The National Aeronautics and Space Administration developed the Helios Prototype with AeroVironment Inc. in a bid to build a remotely piloted aircraft that could replace space satellites for some applications.

``The goal is extreme-duration, sustained high-altitude, long-endurance flight for essentially Earth observing and telecommunications,' said John Hicks, who manages NASA's Environmental Research Aircraft and Sensor Technology project at the Dryden Flight Research Center. ``Basically, it's to try to get it up for six months at a time.'

The plane has a 247-foot wingspan, greater than that of a Boeing 747, yet is only 12 feet long. It is too large to use the runways at the Pacific Missile Range Facility on Kauai, so it will take off and land from the crushed coral apron alongside the strip.

The first flight may reach only 70,000 feet, as engineers assess how well Helios performs. The second and third will attempt to reach 100,000 feet - more than midway through the stratosphere to a height of 19 miles. Each flight is expected to last about 14 hours. If successful, the plane will set a new record for sustained flight at that altitude.

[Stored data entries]
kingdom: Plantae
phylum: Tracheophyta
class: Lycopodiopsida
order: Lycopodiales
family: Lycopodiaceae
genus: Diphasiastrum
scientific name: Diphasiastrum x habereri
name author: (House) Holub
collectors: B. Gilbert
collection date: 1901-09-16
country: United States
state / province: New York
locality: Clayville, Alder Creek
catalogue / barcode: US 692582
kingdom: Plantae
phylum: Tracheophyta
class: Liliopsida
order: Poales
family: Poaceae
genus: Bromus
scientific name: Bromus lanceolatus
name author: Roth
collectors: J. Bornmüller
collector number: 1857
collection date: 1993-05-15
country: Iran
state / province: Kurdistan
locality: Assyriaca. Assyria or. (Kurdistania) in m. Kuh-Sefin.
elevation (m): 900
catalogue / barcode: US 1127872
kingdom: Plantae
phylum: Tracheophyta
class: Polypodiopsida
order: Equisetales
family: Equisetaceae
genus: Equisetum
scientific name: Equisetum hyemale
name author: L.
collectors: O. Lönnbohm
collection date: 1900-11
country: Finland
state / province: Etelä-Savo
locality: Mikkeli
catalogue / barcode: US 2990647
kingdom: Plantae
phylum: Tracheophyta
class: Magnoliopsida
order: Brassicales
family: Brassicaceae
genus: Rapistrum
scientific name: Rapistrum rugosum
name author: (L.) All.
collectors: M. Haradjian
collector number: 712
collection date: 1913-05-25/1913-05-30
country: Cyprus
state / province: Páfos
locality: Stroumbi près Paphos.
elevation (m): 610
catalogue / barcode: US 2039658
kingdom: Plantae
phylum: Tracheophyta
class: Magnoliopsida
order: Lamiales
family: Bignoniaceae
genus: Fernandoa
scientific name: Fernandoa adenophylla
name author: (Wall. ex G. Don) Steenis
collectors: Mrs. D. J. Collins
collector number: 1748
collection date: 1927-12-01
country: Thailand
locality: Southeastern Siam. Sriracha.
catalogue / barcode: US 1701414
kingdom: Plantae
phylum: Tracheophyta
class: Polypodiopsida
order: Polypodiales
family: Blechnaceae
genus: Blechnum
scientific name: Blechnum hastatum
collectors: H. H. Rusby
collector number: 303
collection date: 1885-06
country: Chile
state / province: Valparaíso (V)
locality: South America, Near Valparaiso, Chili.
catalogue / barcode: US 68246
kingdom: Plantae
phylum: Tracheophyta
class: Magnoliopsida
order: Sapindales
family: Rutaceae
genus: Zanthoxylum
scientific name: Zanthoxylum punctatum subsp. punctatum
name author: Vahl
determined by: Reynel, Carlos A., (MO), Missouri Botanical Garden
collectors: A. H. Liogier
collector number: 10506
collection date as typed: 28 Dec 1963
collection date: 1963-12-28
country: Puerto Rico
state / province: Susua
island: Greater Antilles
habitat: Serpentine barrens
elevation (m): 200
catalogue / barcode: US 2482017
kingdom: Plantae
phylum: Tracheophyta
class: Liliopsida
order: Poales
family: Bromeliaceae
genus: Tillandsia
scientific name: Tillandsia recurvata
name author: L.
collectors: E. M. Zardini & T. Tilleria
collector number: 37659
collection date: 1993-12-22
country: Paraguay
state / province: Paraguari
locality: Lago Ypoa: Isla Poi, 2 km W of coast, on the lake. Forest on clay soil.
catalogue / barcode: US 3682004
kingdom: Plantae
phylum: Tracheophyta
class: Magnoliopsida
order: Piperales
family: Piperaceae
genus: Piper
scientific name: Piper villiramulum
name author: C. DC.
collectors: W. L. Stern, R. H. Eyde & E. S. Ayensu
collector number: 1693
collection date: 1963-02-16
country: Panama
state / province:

→ Task goal: Write the next part of the text about the Helios Prototype, picking up right after its last sentence. None of the stored data entries is needed here.

→ Task result:
The Helios Prototype last flew in 1999, when it completed a series of six flights in the Mojave Desert using battery power. This time, it will soar on power generated from the sun's rays. The rectangular, translucent wing is covered with more than 60,000 solar cells.

AeroVironment, based in Monrovia, Calif., has produced other innovative aircraft in its 30-year history, including the Gossamer Albatross, a human-powered plane that crossed the English Channel in 1979. Its Pathfinder Plus flew to over 80,000 feet in August 1998, a world record for propeller-powered aircraft.

Pathfinder Plus will fly again in 2002, when it will be used to aid Hawaiian coffee growers in a NASA-sponsored project to monitor ripening beans.

NASA and AeroVironment plan to fly Helios again in 2003, when they will attempt to keep the plane aloft for four days.